The bulk apartment acquisition trend on the Gulf Coast is diverse.


Buyers in recent deals come from Argentina, California and Massachusetts, among other places. Properties bought span from trendy neighborhoods in Tampa, like Hyde Park, to highly populated sections of Naples. And buyers range from national investment funds to independents like Cochran with Insula Properties.

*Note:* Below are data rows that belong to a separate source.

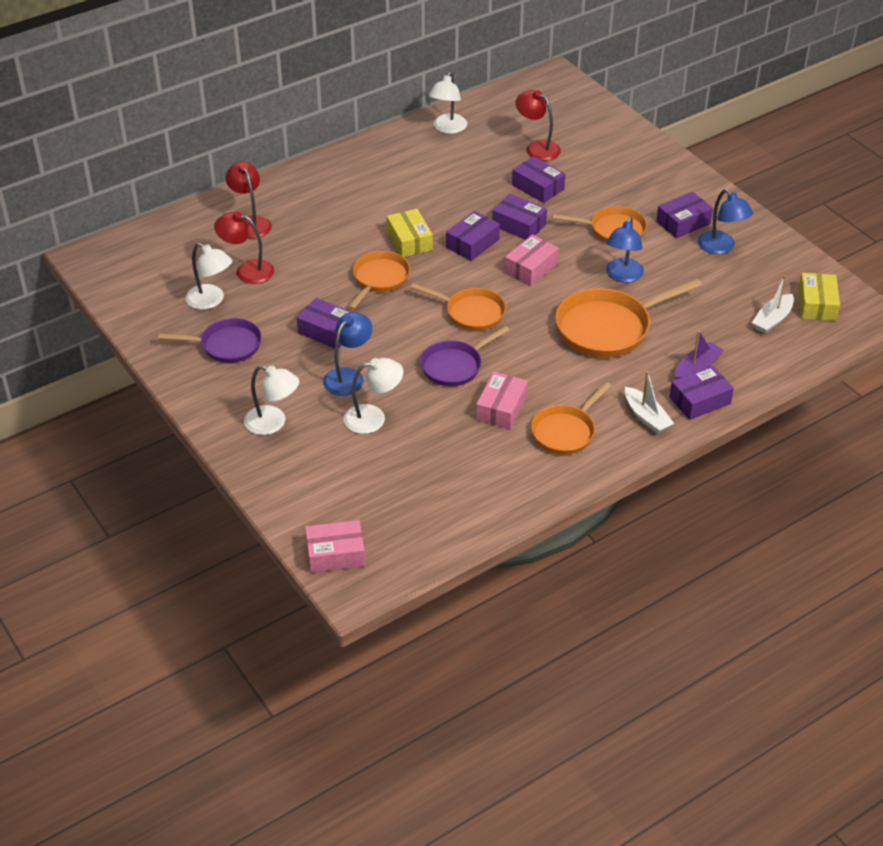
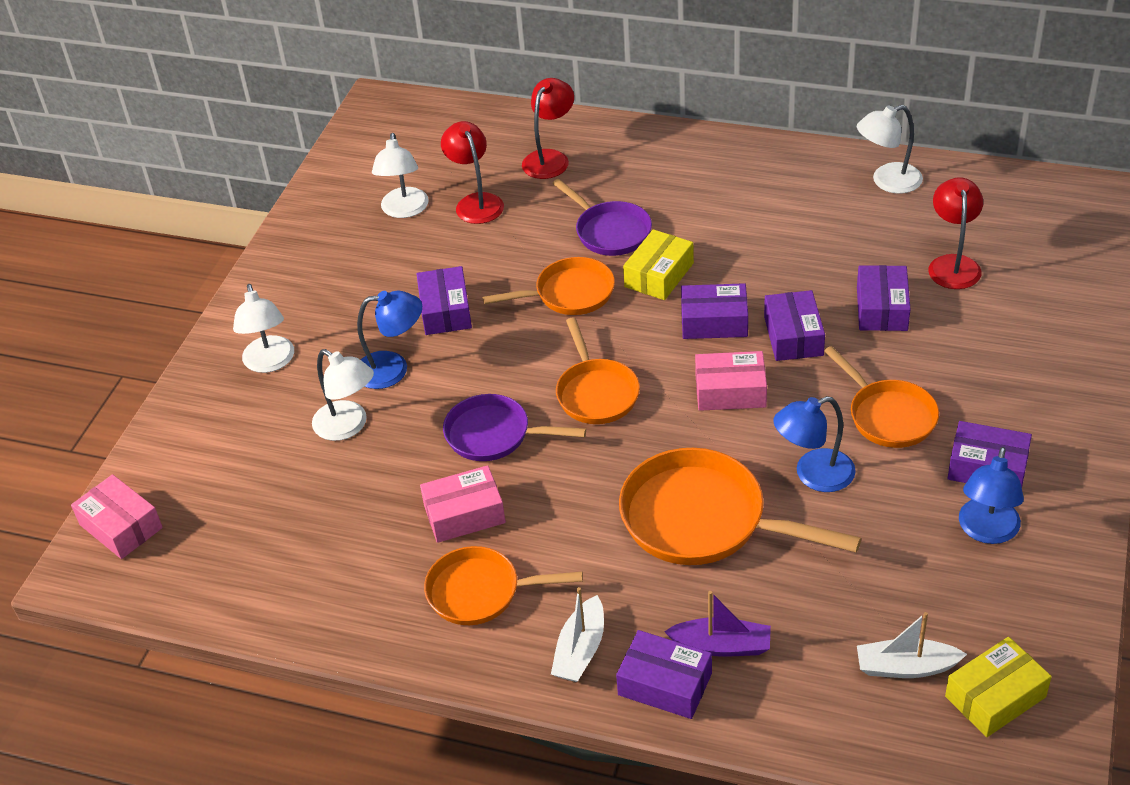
camera: 55 degrees right, 0 degrees up
purple pan [158,318,262,363] -> purple pan moved to [552,179,652,256]

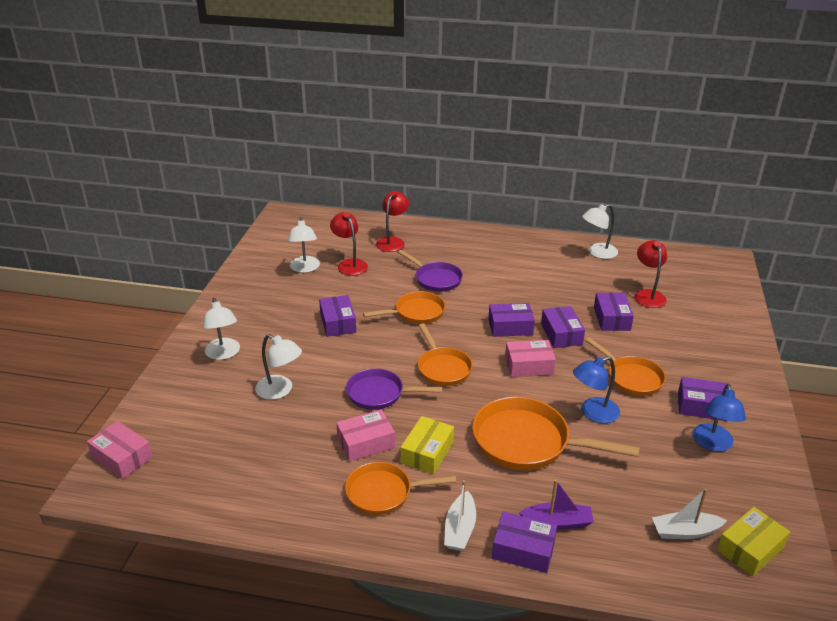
camera: 10 degrees left, 10 degrees down
blue lamp [357,291,422,389] -> none
yellow box [623,229,694,300] -> yellow box moved to [401,416,454,474]

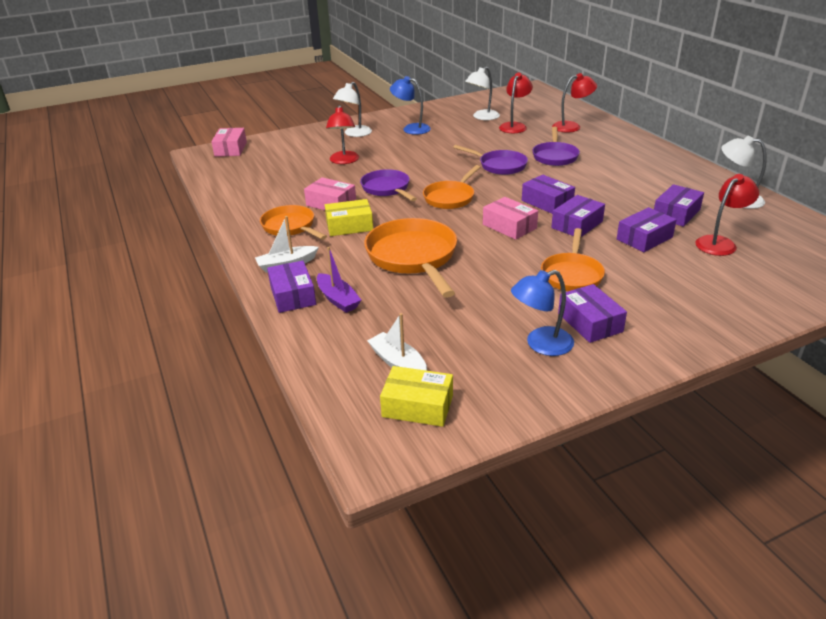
camera: 55 degrees right, 0 degrees up
white lamp [255,334,302,400] -> red lamp [326,105,359,164]
purple box [319,295,356,337] -> purple box moved to [654,184,704,227]
orange pan [363,291,446,324] -> purple pan [453,145,528,175]
blue lamp [573,356,620,423] -> blue lamp moved to [390,76,431,135]

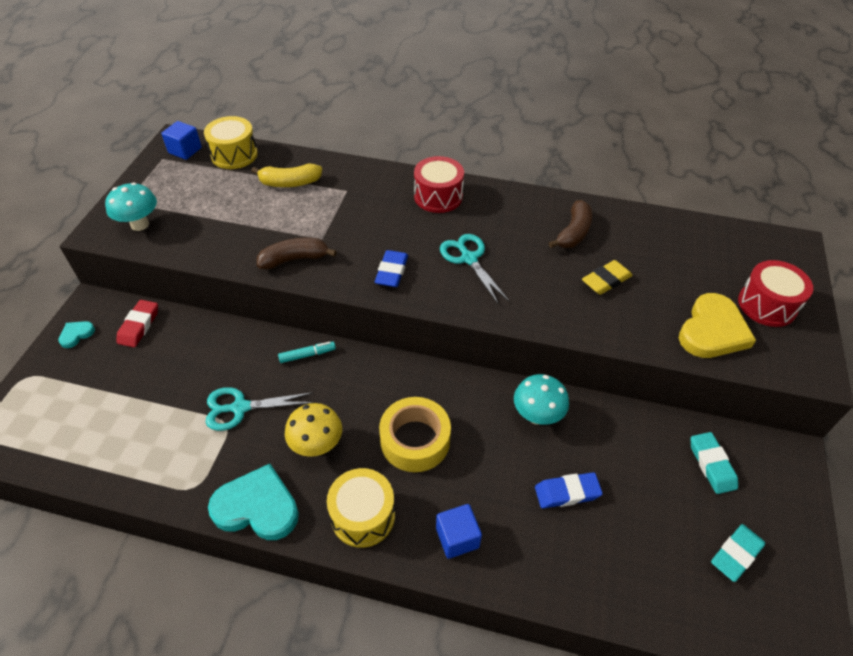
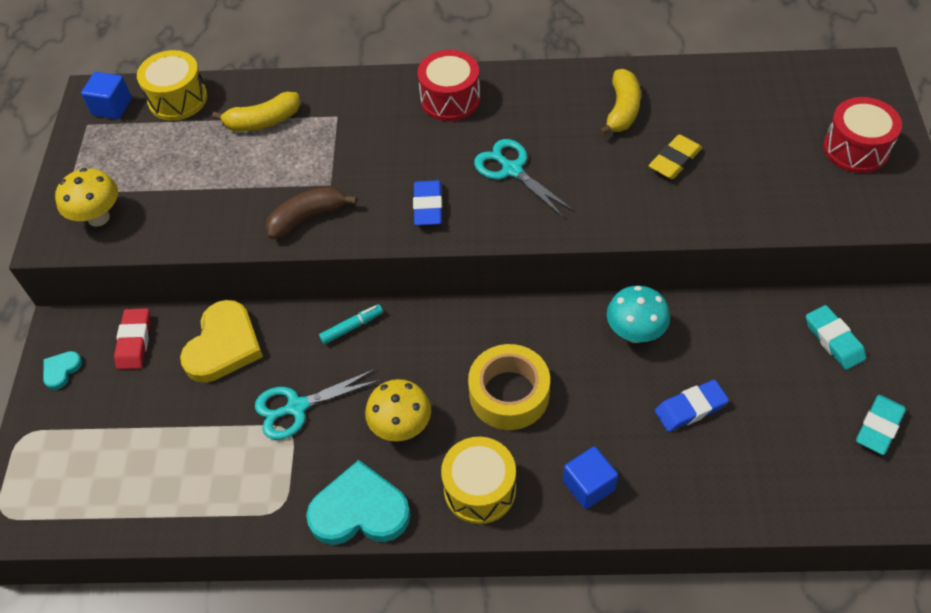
camera: 10 degrees left, 5 degrees up
turquoise mushroom [105,182,157,231] -> yellow mushroom [55,168,118,227]
brown banana [549,200,592,248] -> yellow banana [599,69,641,136]
yellow heart [679,293,756,358] -> yellow heart moved to [180,300,263,383]

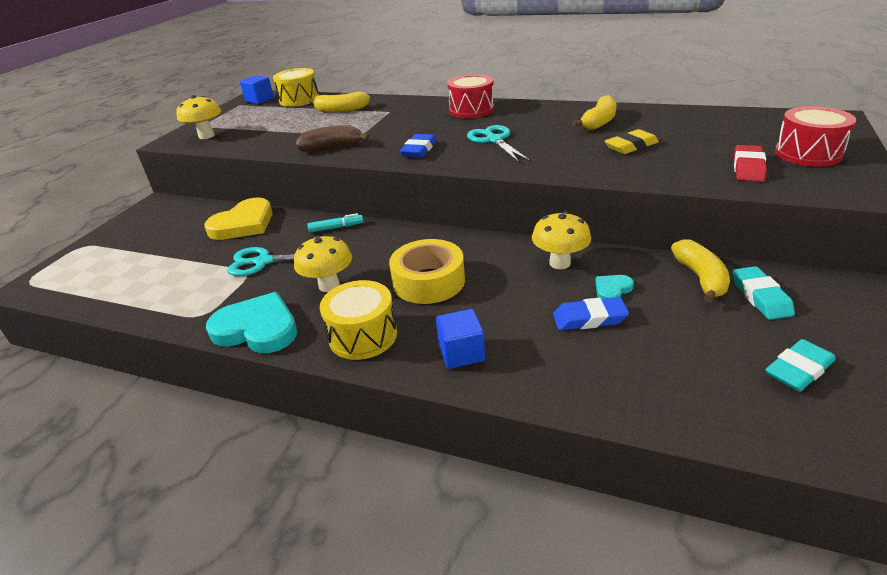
camera: 20 degrees right, 20 degrees down
turquoise heart [43,351,82,390] -> turquoise heart moved to [595,275,634,299]
red eraser [114,308,151,369] -> red eraser moved to [734,145,767,182]
turquoise mushroom [607,286,670,343] -> yellow mushroom [532,211,591,269]
none -> yellow banana [671,240,730,302]

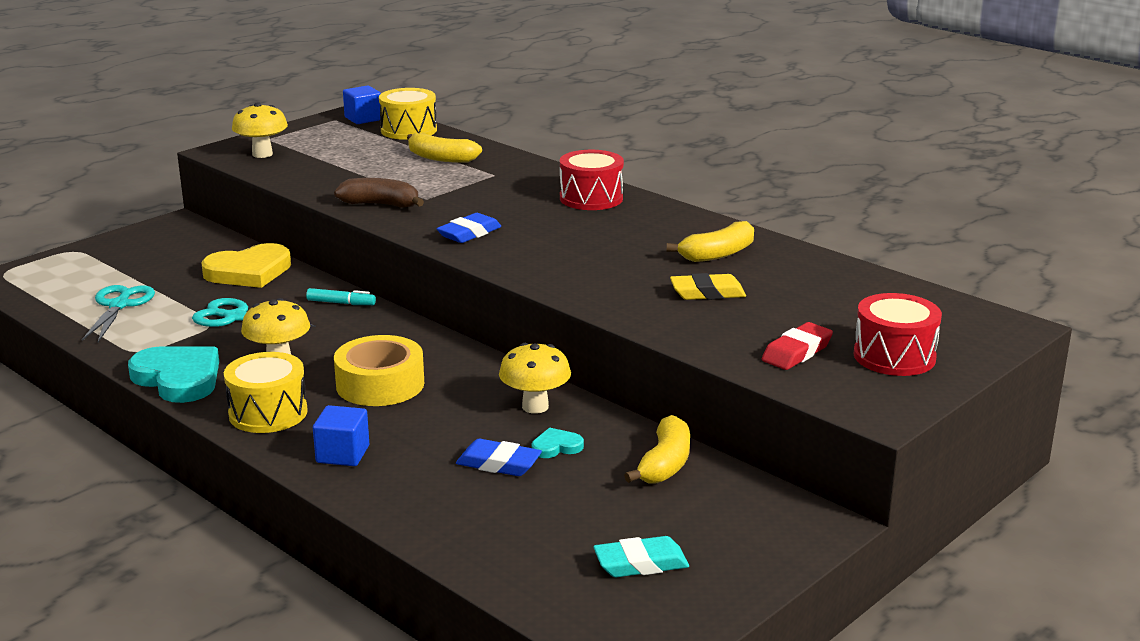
camera: 20 degrees right, 10 degrees down
turquoise scissors [467,125,530,162] -> turquoise scissors moved to [82,285,155,342]
turquoise eraser [733,266,795,320] -> none

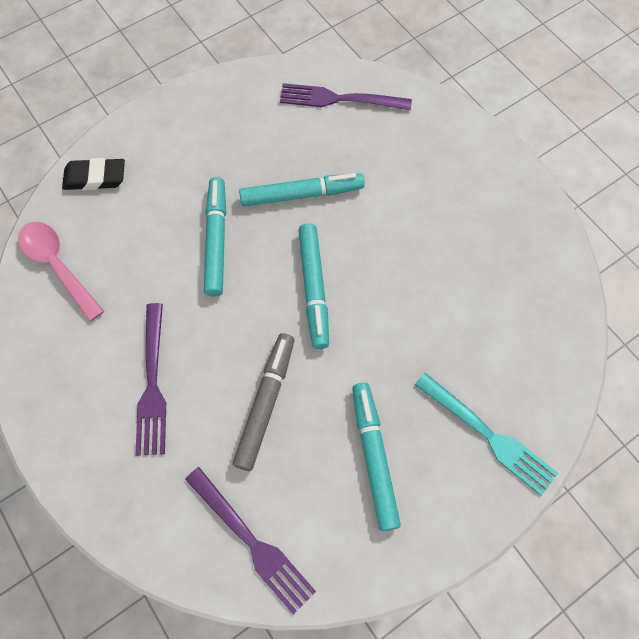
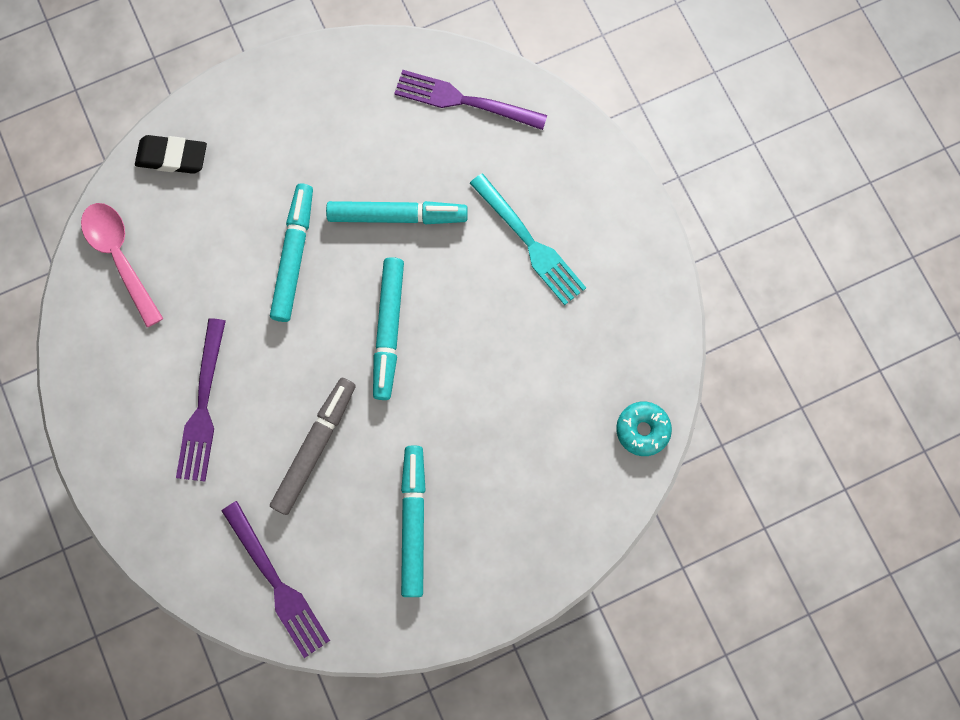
camera: 10 degrees right, 10 degrees up
turquoise fork [415,373,558,496] -> turquoise fork moved to [470,173,586,305]
none -> turquoise donut [616,402,672,456]

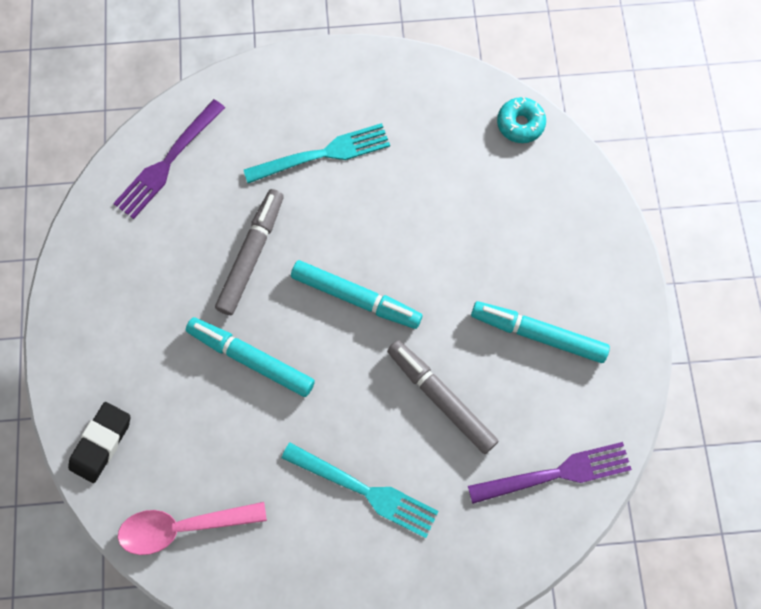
camera: 70 degrees left, 5 degrees down
purple fork [176,318,226,481] -> turquoise fork [281,442,439,538]
turquoise marker [326,201,468,224] -> grey marker [215,189,284,315]

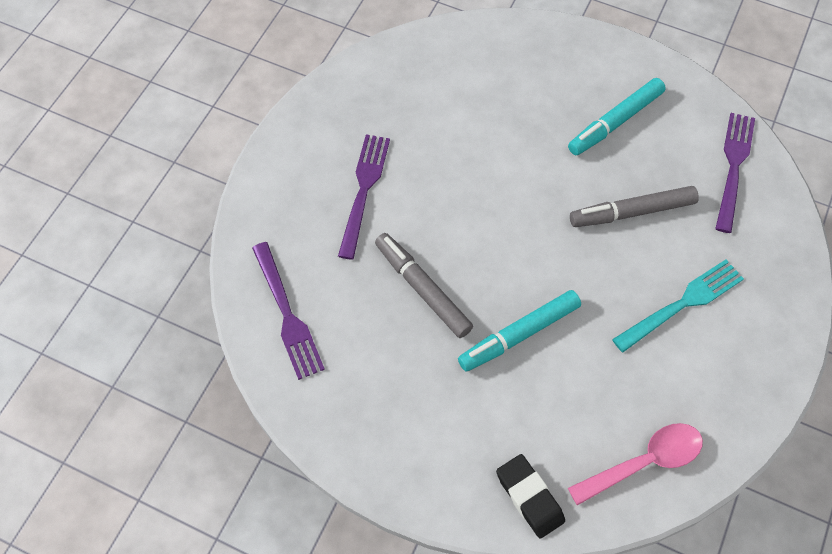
camera: 60 degrees left, 10 degrees down
pink spoon [118,502,267,555] -> pink spoon turned 135 degrees counterclockwise [568,423,703,505]
turquoise fork [244,123,390,183] -> purple fork [338,135,390,260]
turquoise marker [291,260,422,329] -> none
turquoise donut [497,97,546,143] -> none

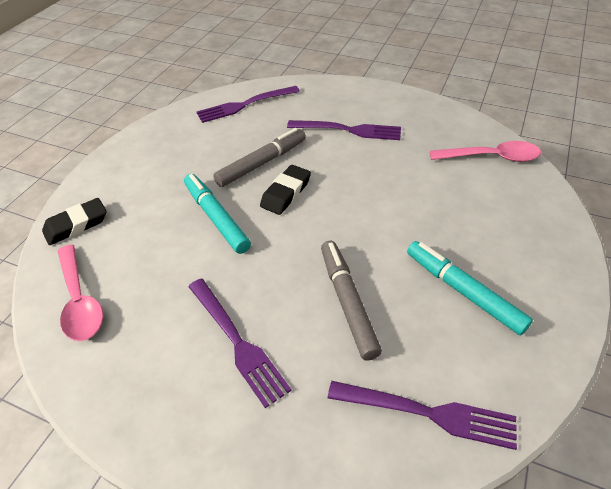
camera: 90 degrees right, 15 degrees down
turquoise fork [612,259,744,352] -> purple fork [188,279,292,408]
none -> black eraser [260,165,311,215]
none -> pink spoon [430,141,541,162]

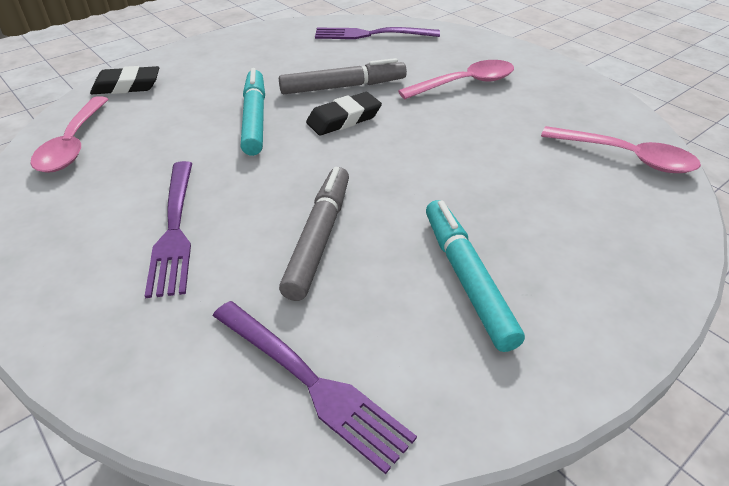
camera: 25 degrees right, 5 degrees down
purple fork [287,120,401,140] -> pink spoon [398,60,514,99]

Some examples of deals that have closed within the last two months include:



• Tampa-area investor William Sultenfuss purchased the Green Oaks Apartments on Interbay Boulevard in Tampa. Sultenfuss paid $2.35 million for the 100-unit, bank-owned complex in an all-cash deal. Sultenfuss, who is on the board of Clearwater-based USAmeriBank, has bought and sold several apartment complexes in the Tampa area over the past few years;



• Covenant Capital Group, a Nashville-based real estate private equity firm, bought the Crosswinds Apartments complex in St. Petersburg. The firm, through its Covenant Apartment Fund VI, paid $13.1 million for the 208-unit complex;



• A Newport Beach, Calif., family-run investment firm purchased the Palm Vista Apartments in Fort Myers for $2.5 million. The gated complex has 136 units;



• Argentinean investors, through a limited liability company in Miami, purchased a 104-unit complex in Naples. The investors paid $2.2 million for the complex, River Park Apartments;



• A Massachusetts realty investment group bought a 299-unit complex on Manatee Avenue in west Bradenton for $11.93 million. The firm, Agawam, Mass.-based Alcurt Realty Group, bought the complex from Wells Fargo, which foreclosed on the property earlier this year;



• Tampa-based Garrity Land Development Group purchased the Hyde Park Pointe apartment complex for $1.9 million. The 32-unit complex is on Armenia Avenue.


John Garrity II, managing member of the group, told the Business Review after the sale that his firm will aggressively follow the multifamily trend.


Garrity said the group hopes to add another 400 units to the portfolio in the next 24 months.